╭─ DATASET EXCERPT

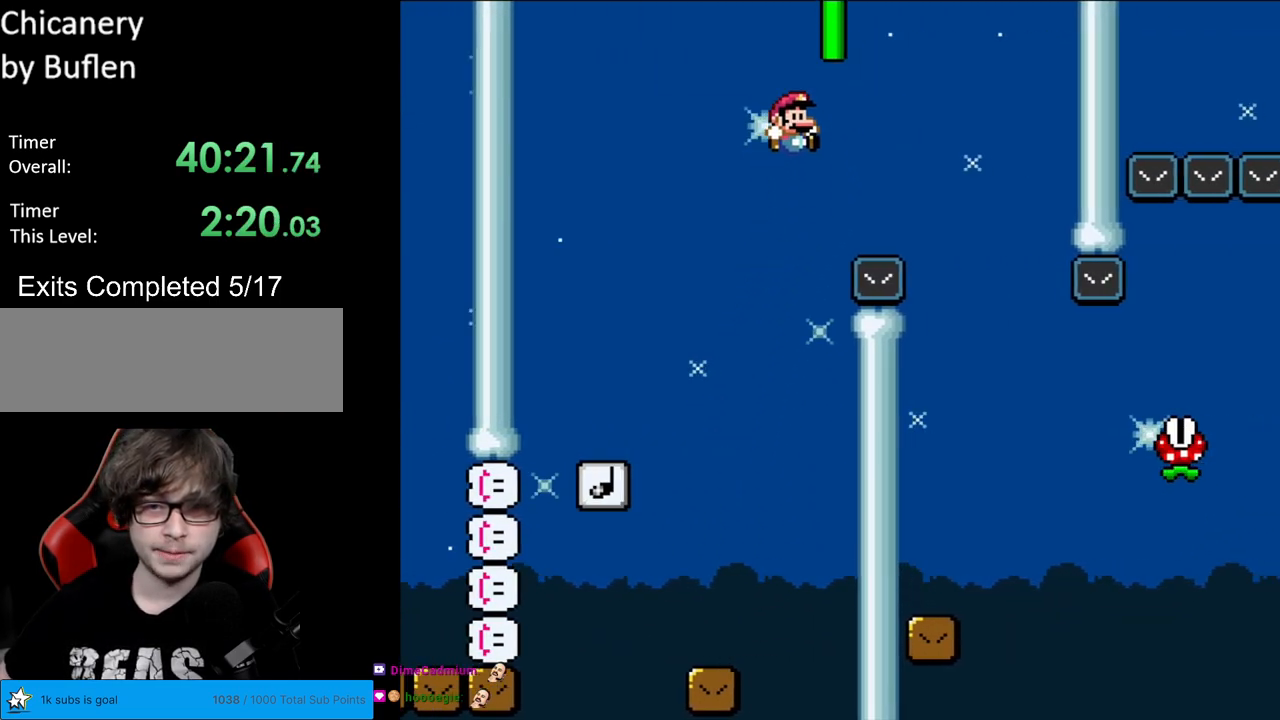
{"buttons": ["X", "DPAD_LEFT"], "events": [[300, "B", "up"], [300, "DPAD_RIGHT", "up"], [317, "DPAD_LEFT", "down"], [333, "Y", "up"], [383, "X", "down"]]}
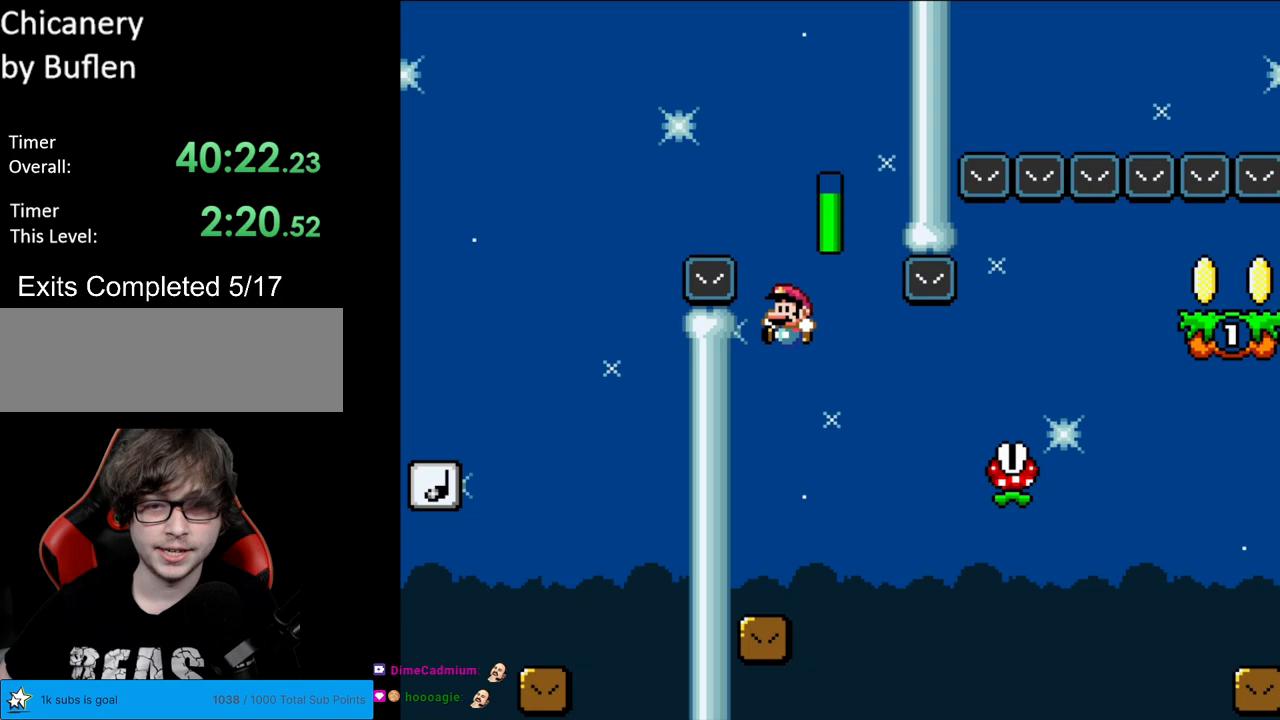
{"buttons": ["A", "X", "DPAD_RIGHT"], "events": [[117, "DPAD_LEFT", "up"], [183, "DPAD_RIGHT", "down"], [400, "A", "down"]]}
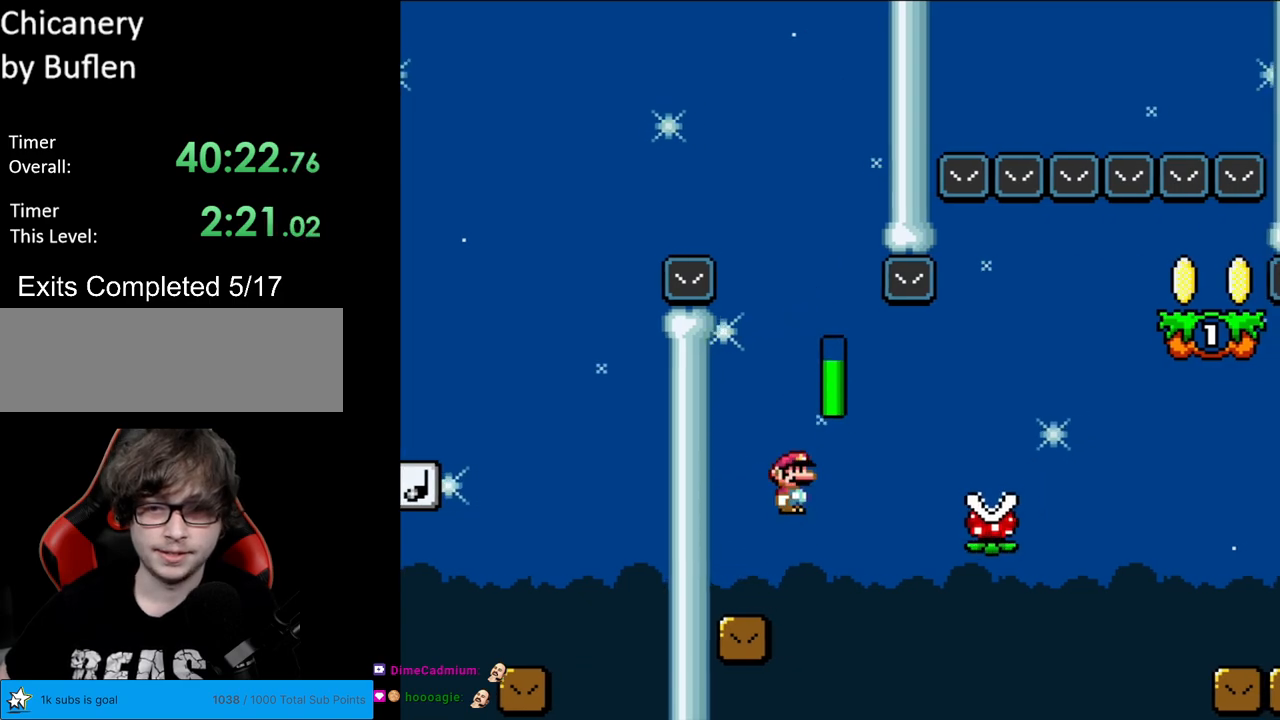
{"buttons": ["A", "X", "DPAD_RIGHT"], "events": [[50, "A", "up"], [267, "A", "down"]]}
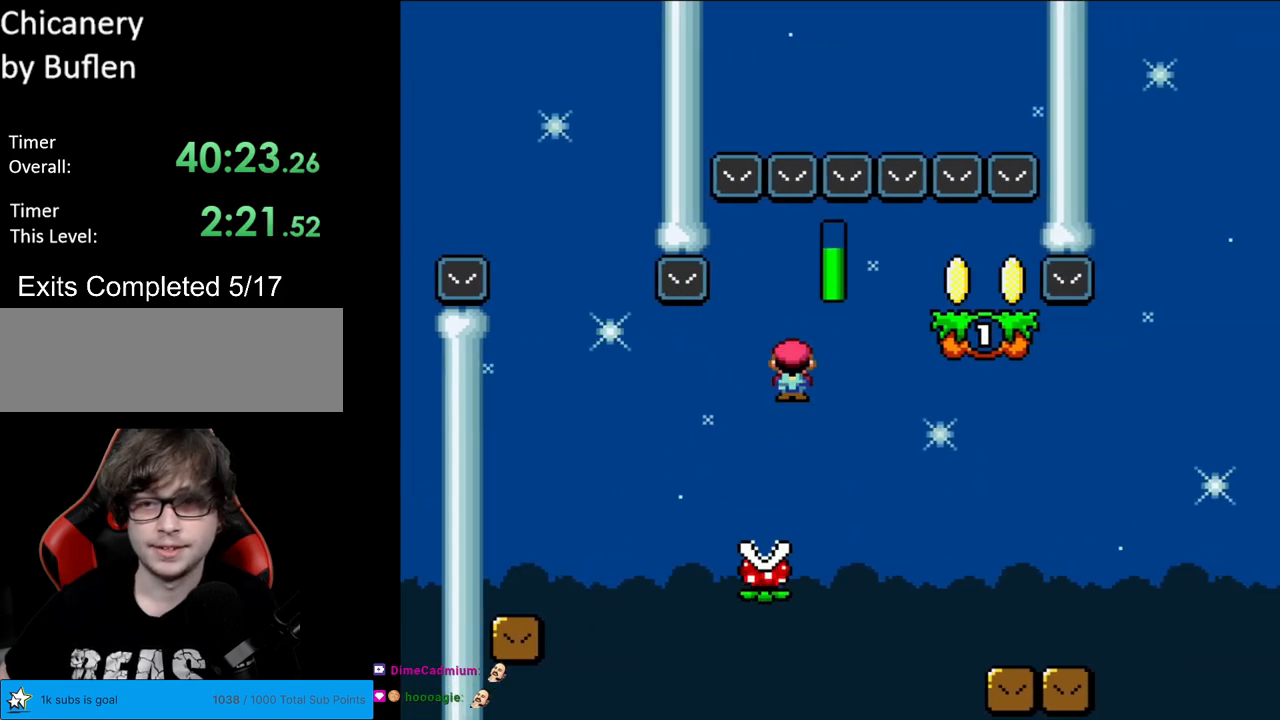
{"buttons": ["X", "DPAD_LEFT"], "events": [[200, "A", "up"], [250, "DPAD_RIGHT", "up"], [250, "DPAD_UP", "down"], [267, "DPAD_LEFT", "down"], [267, "DPAD_UP", "up"]]}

╰─

◆ WHAT TO PRODUCE ◆
The output should be the material above, copied exactly, without its pictures.

◆ SOLVED EXERCISE ◆
{"buttons": ["X", "DPAD_LEFT"], "events": [[300, "B", "up"], [300, "DPAD_RIGHT", "up"], [317, "DPAD_LEFT", "down"], [333, "Y", "up"], [383, "X", "down"]]}
{"buttons": ["A", "X", "DPAD_RIGHT"], "events": [[117, "DPAD_LEFT", "up"], [183, "DPAD_RIGHT", "down"], [400, "A", "down"]]}
{"buttons": ["A", "X", "DPAD_RIGHT"], "events": [[50, "A", "up"], [267, "A", "down"]]}
{"buttons": ["X", "DPAD_LEFT"], "events": [[200, "A", "up"], [250, "DPAD_RIGHT", "up"], [250, "DPAD_UP", "down"], [267, "DPAD_LEFT", "down"], [267, "DPAD_UP", "up"]]}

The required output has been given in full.